INFORMATION PROVIDED
====================
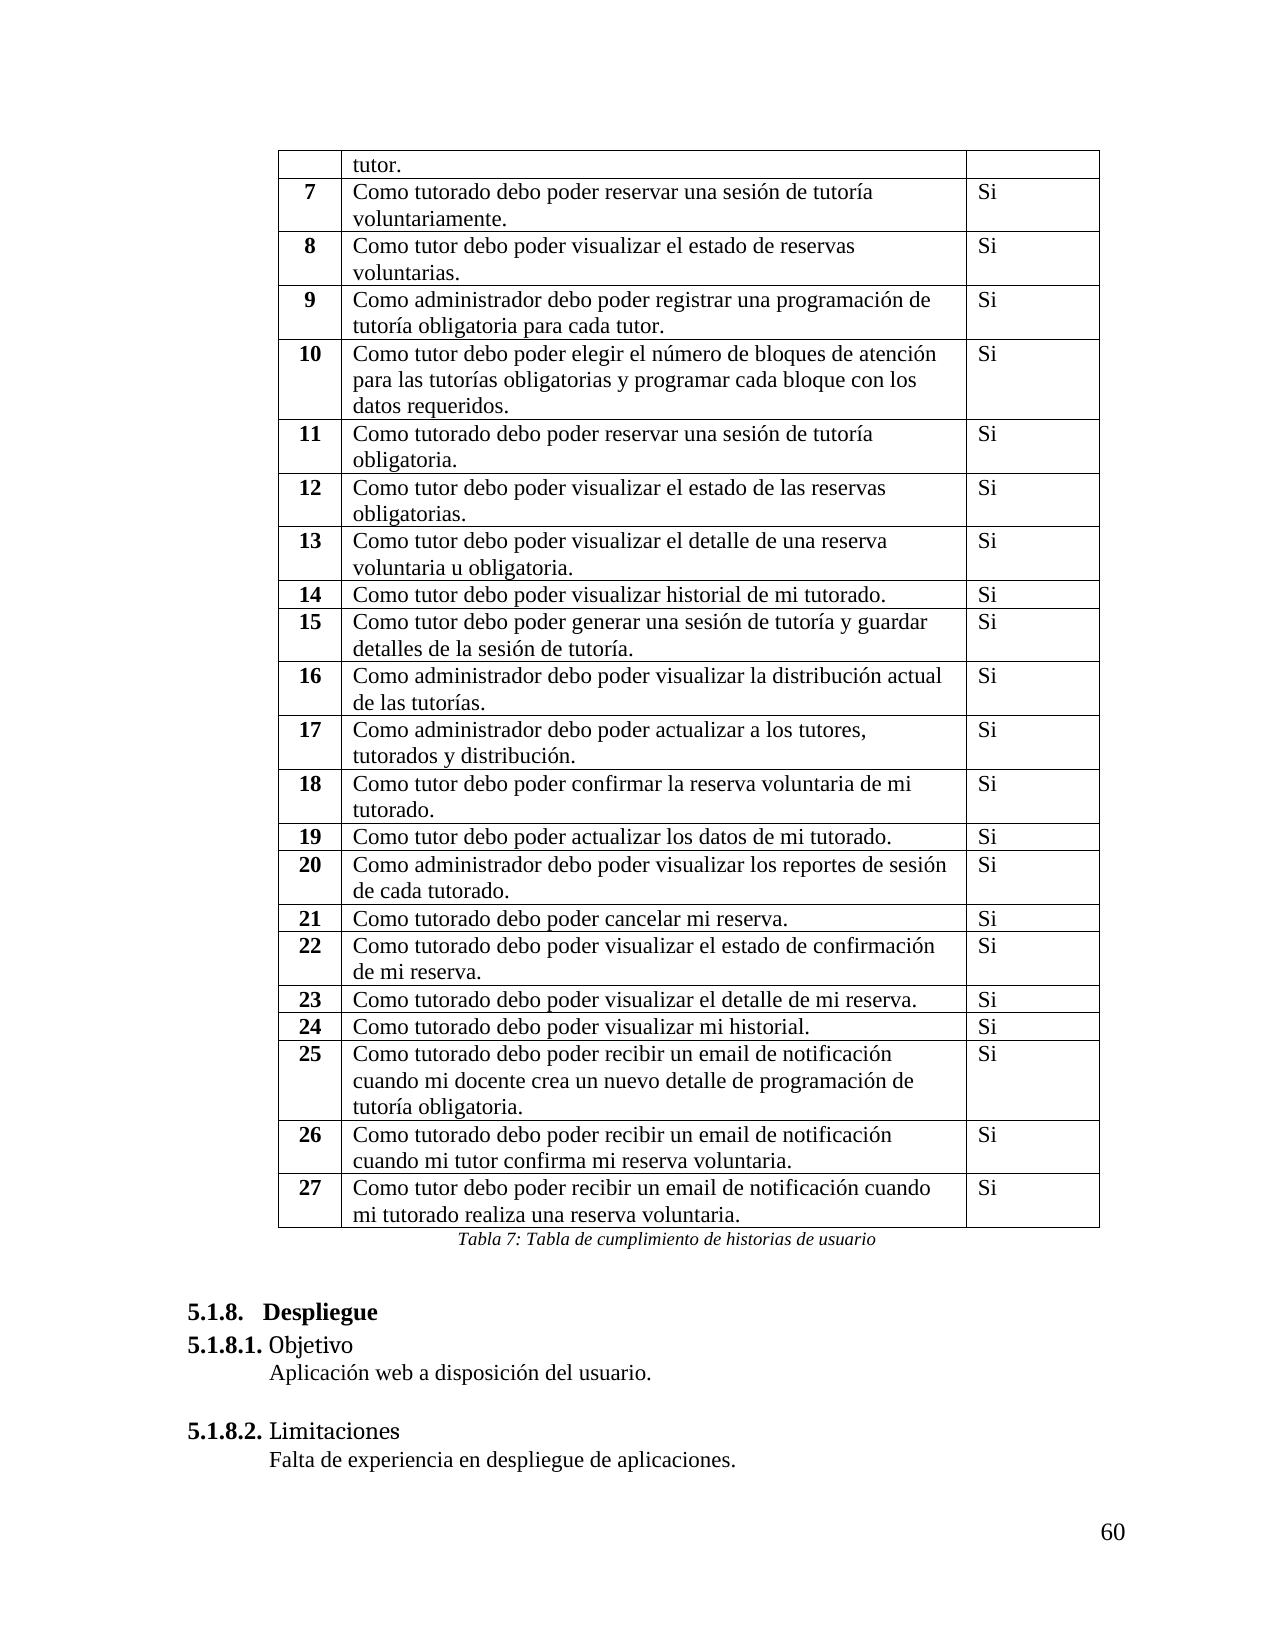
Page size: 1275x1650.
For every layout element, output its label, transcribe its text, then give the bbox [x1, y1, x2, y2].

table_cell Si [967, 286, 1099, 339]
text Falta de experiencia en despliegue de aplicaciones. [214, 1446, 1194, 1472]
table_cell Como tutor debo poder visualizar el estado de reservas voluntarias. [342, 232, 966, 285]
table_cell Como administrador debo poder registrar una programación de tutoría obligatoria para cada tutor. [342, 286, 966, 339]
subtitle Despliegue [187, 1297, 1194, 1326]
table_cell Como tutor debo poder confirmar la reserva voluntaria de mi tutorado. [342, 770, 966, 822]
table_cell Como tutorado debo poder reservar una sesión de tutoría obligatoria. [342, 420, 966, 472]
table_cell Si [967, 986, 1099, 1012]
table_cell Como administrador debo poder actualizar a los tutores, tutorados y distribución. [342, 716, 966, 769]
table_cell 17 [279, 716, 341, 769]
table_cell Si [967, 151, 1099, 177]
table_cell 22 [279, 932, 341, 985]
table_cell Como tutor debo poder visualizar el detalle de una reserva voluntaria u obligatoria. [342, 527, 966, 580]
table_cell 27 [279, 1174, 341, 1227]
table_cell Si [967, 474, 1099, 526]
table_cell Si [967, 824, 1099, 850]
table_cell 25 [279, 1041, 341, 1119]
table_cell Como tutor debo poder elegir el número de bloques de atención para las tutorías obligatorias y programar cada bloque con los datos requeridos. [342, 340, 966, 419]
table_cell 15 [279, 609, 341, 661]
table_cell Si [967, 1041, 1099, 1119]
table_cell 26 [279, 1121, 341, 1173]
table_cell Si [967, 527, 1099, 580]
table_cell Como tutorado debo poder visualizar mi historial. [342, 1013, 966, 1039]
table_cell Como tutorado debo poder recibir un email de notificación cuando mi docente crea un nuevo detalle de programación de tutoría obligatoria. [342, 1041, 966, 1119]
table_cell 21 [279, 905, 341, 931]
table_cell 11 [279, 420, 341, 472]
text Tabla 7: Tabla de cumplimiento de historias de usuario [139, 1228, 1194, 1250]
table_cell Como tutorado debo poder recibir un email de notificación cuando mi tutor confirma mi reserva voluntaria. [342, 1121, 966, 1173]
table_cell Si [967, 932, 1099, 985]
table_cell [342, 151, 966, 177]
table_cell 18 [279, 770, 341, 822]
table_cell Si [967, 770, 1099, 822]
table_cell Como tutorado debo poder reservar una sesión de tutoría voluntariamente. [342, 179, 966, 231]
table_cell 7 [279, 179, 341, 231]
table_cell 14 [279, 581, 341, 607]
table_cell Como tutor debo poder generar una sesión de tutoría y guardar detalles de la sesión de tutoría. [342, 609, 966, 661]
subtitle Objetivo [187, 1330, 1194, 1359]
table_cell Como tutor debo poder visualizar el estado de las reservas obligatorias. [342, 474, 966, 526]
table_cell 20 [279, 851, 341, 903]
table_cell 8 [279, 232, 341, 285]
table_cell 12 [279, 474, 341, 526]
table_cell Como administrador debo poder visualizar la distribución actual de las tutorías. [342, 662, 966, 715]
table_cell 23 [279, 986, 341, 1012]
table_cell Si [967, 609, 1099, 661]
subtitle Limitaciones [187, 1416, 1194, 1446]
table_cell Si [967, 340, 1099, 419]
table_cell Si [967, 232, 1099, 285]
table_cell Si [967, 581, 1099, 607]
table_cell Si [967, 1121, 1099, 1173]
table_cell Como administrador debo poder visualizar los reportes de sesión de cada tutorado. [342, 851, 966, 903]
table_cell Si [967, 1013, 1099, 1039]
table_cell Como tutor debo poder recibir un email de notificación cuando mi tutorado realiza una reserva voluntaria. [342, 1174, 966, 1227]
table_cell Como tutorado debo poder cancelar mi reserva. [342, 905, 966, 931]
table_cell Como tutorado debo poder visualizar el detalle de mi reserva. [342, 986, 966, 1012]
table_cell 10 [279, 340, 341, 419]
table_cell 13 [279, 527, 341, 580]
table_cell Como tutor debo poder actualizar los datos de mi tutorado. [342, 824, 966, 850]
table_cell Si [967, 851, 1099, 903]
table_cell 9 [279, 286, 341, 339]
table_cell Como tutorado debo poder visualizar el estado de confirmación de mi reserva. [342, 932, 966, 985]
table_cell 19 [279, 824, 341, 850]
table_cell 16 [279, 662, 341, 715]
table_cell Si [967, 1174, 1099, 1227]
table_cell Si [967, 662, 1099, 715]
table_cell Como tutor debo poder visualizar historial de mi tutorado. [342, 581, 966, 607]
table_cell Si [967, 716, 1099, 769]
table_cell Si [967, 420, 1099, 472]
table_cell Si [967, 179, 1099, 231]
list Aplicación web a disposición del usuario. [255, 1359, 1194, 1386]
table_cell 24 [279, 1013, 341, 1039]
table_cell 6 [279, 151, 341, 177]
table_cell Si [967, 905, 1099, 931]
====================
THE TASK
Could you output all the entries above exactly as written, leaving out the pictures?

TASK ANSWER
Page size: 1275x1650.
For every layout element, output its label, transcribe its text, then give the bbox [x1, y1, x2, y2].

table_cell Si [967, 286, 1099, 339]
text Falta de experiencia en despliegue de aplicaciones. [214, 1446, 1194, 1472]
table_cell Como tutor debo poder visualizar el estado de reservas voluntarias. [342, 232, 966, 285]
table_cell Como administrador debo poder registrar una programación de tutoría obligatoria para cada tutor. [342, 286, 966, 339]
subtitle Despliegue [187, 1297, 1194, 1326]
table_cell Como tutor debo poder confirmar la reserva voluntaria de mi tutorado. [342, 770, 966, 822]
table_cell Como tutorado debo poder reservar una sesión de tutoría obligatoria. [342, 420, 966, 472]
table_cell Si [967, 986, 1099, 1012]
table_cell Como administrador debo poder actualizar a los tutores, tutorados y distribución. [342, 716, 966, 769]
table_cell 17 [279, 716, 341, 769]
table_cell Si [967, 151, 1099, 177]
table_cell 22 [279, 932, 341, 985]
table_cell Como tutor debo poder visualizar el detalle de una reserva voluntaria u obligatoria. [342, 527, 966, 580]
table_cell 27 [279, 1174, 341, 1227]
table_cell Si [967, 474, 1099, 526]
table_cell Si [967, 824, 1099, 850]
table_cell 25 [279, 1041, 341, 1119]
table_cell Como tutor debo poder elegir el número de bloques de atención para las tutorías obligatorias y programar cada bloque con los datos requeridos. [342, 340, 966, 419]
table_cell 15 [279, 609, 341, 661]
table_cell Si [967, 1041, 1099, 1119]
table_cell 26 [279, 1121, 341, 1173]
table_cell Si [967, 527, 1099, 580]
table_cell Como tutorado debo poder visualizar mi historial. [342, 1013, 966, 1039]
table_cell Como tutorado debo poder recibir un email de notificación cuando mi docente crea un nuevo detalle de programación de tutoría obligatoria. [342, 1041, 966, 1119]
table_cell 21 [279, 905, 341, 931]
table_cell 11 [279, 420, 341, 472]
text Tabla 7: Tabla de cumplimiento de historias de usuario [139, 1228, 1194, 1250]
table_cell Como tutorado debo poder recibir un email de notificación cuando mi tutor confirma mi reserva voluntaria. [342, 1121, 966, 1173]
table_cell Si [967, 932, 1099, 985]
table_cell [342, 151, 966, 177]
table_cell 18 [279, 770, 341, 822]
table_cell Si [967, 770, 1099, 822]
table_cell Como tutorado debo poder reservar una sesión de tutoría voluntariamente. [342, 179, 966, 231]
table_cell 7 [279, 179, 341, 231]
table_cell 14 [279, 581, 341, 607]
table_cell Como tutor debo poder generar una sesión de tutoría y guardar detalles de la sesión de tutoría. [342, 609, 966, 661]
subtitle Objetivo [187, 1330, 1194, 1359]
table_cell Como tutor debo poder visualizar el estado de las reservas obligatorias. [342, 474, 966, 526]
table_cell 20 [279, 851, 341, 903]
table_cell 8 [279, 232, 341, 285]
table_cell 12 [279, 474, 341, 526]
table_cell Como administrador debo poder visualizar la distribución actual de las tutorías. [342, 662, 966, 715]
table_cell 23 [279, 986, 341, 1012]
table_cell Si [967, 609, 1099, 661]
subtitle Limitaciones [187, 1416, 1194, 1446]
table_cell Si [967, 340, 1099, 419]
table_cell Si [967, 232, 1099, 285]
table_cell Si [967, 581, 1099, 607]
table_cell Si [967, 1121, 1099, 1173]
table_cell Como administrador debo poder visualizar los reportes de sesión de cada tutorado. [342, 851, 966, 903]
table_cell Si [967, 1013, 1099, 1039]
table_cell Como tutor debo poder recibir un email de notificación cuando mi tutorado realiza una reserva voluntaria. [342, 1174, 966, 1227]
table_cell Como tutorado debo poder cancelar mi reserva. [342, 905, 966, 931]
table_cell Como tutorado debo poder visualizar el detalle de mi reserva. [342, 986, 966, 1012]
table_cell 10 [279, 340, 341, 419]
table_cell 13 [279, 527, 341, 580]
table_cell Como tutor debo poder actualizar los datos de mi tutorado. [342, 824, 966, 850]
table_cell Si [967, 851, 1099, 903]
table_cell 9 [279, 286, 341, 339]
table_cell Como tutorado debo poder visualizar el estado de confirmación de mi reserva. [342, 932, 966, 985]
table_cell 19 [279, 824, 341, 850]
table_cell 16 [279, 662, 341, 715]
table_cell Si [967, 1174, 1099, 1227]
table_cell Si [967, 662, 1099, 715]
table_cell Como tutor debo poder visualizar historial de mi tutorado. [342, 581, 966, 607]
table_cell Si [967, 716, 1099, 769]
table_cell Si [967, 420, 1099, 472]
table_cell Si [967, 179, 1099, 231]
list Aplicación web a disposición del usuario. [255, 1359, 1194, 1386]
table_cell 24 [279, 1013, 341, 1039]
table_cell 6 [279, 151, 341, 177]
table_cell Si [967, 905, 1099, 931]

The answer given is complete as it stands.